- **SOURCE DOCUMENT**

● ● ● ● ● ● ●

Court of Appeals of Tennessee, Nashville

April 30, 2015

IN RE MATTIE H.

Session Date April 08, 2015

Appeal from the Juvenile Court for Coffee County No. 14J0559 Jere M. Ledsinger, Judge

The trial court entered an order establishing paternity and setting child support for a non-marital child. The trial court also granted J. W. B.' s (hereinafter "Father")[1] oral motion to change the child's surname from T. H.' s (hereinafter "Mother") to Father's. Mother appeals only the order changing the child's surname. We reverse.

Tenn. R. App. P. 3 Appeal as of Right; Judgment of the Juvenile Court Reversed and Remanded

Eric J. Burch, Manchester, Tennessee, for the appellant, T. H.

Edward H. North, Manchester, Tennessee, for the appellee, J. W. B.

Arnold B. Goldin, J., delivered the opinion of the Court, in which Brandon O. Gibson, J., and Kenny Armstrong, J., joined.

MEMORANDUM OPINION [2]

ARNOLD B. GOLDIN, JUDGE

This action was commenced in the Juvenile Court of Coffee County on April 28, 2014, when the State of Tennessee filed a petition on behalf of Mother to establish paternity of Mattie H., born December 19, 2013. In her petition, Mother prayed for the court to establish paternity and for an order establishing child support and retroactive child support. Following a hearing on June 18, 2014, the trial court entered an agreed order on June 26, 2014, establishing paternity, setting Father's child support obligation at $238.00 per month, and denying an award of retroactive child support.[3] Also, at the June 18 hearing, Father made an oral motion to change Mattie's surname from Mother's surname to Father's. On July 10, 2014, the trial court entered an order granting Father's oral motion. In its order the trial court found that it was in the child's best interest to have the father's last name for the following reasons: a) The father has had substantial contact (10 times) during the child's young life, b) The father has on several occasions offered financial assistance to the child's mother even though he has not paid child support, c) The child's relationship with both parents will be enhanced and improved, and d) Having the father's last name will avoid harassment by future classmates and friends of the child's and the child will not be embarrassed by having the mother's last name. Mother filed a notice of appeal the same day.

● ● ● ● ● ● ●

- **BRIEF A**
Answer each question from the Mattie H. opinion:
(i) What monthly child support obligation did the agreed order set for Father?
(ii) Which attorney represented the appellant, T. H.?
(iii) On what date did the State of Tennessee file the petition to establish paternity?
- **BRIEF B**
Name every judge mentioned in the Mattie H. opinion.
- **BRIEF C**
Resume the Mattie H. opinion after its final sentence.
The lines are separate material with no connection to the Mattie H. opinion.

- **AVAILABLE DATA**

● ● ● ● ● ● ●

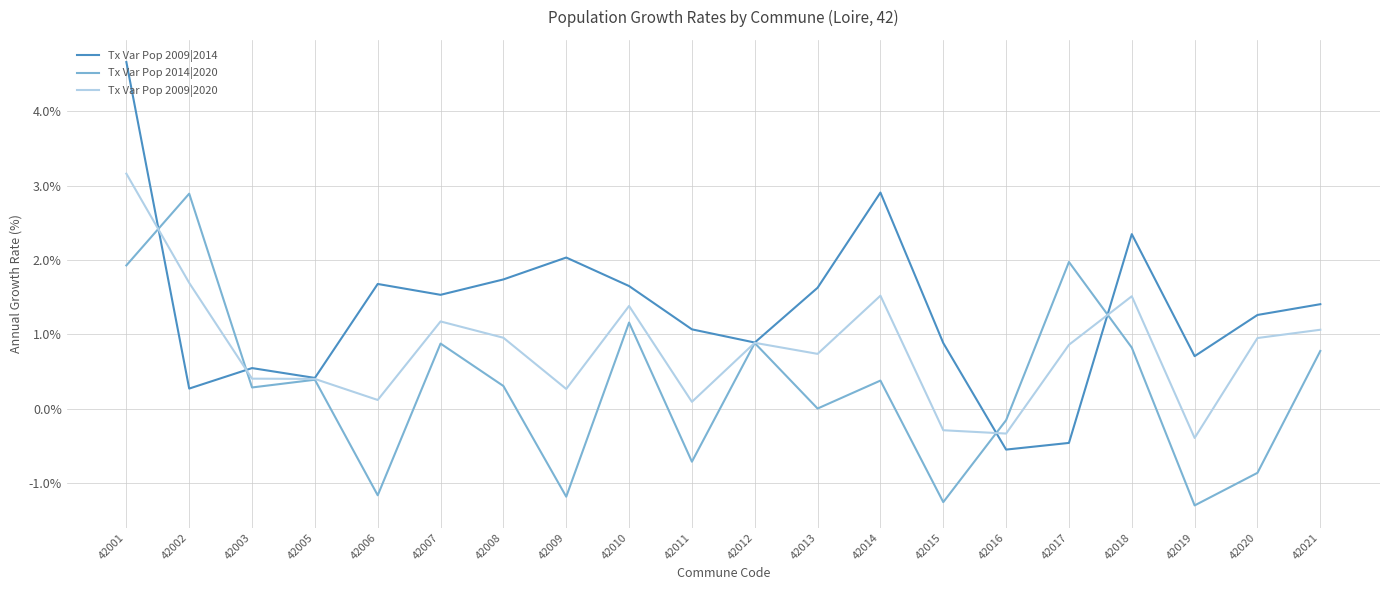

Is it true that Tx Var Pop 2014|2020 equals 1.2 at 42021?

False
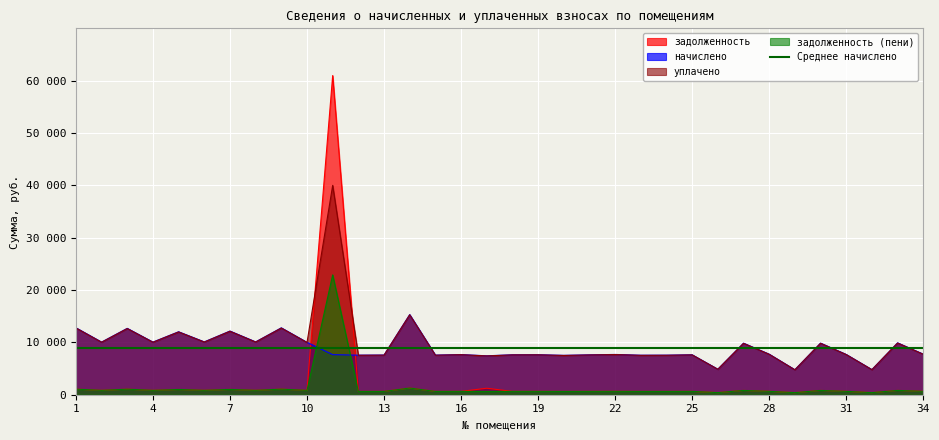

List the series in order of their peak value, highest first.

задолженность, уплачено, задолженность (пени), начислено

● ● ● ● ● ● ●

- **TASK RESULT A**
(i) $238.00 per month
(ii) Eric J. Burch
(iii) April 28, 2014

- **TASK RESULT B**
Jere M. Ledsinger, Arnold B. Goldin, Brandon O. Gibson, Kenny Armstrong

- **TASK RESULT C**
Father subsequently filed a motion for additional findings of fact in support of the trial court's judgment that changing Mattie's surname was in her best interest. Following a hearing on August 19, 2014, the trial court entered an agreed order finding that additional facts were established by the testimony of the parties and considered by the Court, as follows: 1) it was important to change the child's name now rather than later in life, 2) Mother stated that she wanted Mattie's surname to remain the same as Mother's, 3) the same degree of community respect is associated with Mother's and Father's surnames. The trial court entered final judgment in the matter on August 25, 2014.

Issue Presented

The sole issue presented by Mother for our review is whether the trial court erred by ordering Mattie's surname to be changed from Mother's to Father's.

Father raises the additional issue of whether Mother's statement of the evidence should be excluded for failure to comply with Rule 24(c) of the Tennessee Rules of Appellate Procedure.

Discussion

We begin our discussion by noting that no transcript was transmitted on appeal and Father asserts that the statement of the evidence submitted by Mother should be excluded because it fails to comply with Rule 24(c) of the Rules of Appellate Procedure where "[i]t does not describe the testimony or the evidence presented at the hearing of this matter." The statement of evidence submitted by Mother provides, in its entirety:

This was a very abbreviated hearing following an oral motion to change the child's last name. The record filed with the Court of Appeals accurately reflects the testimony at the hearing."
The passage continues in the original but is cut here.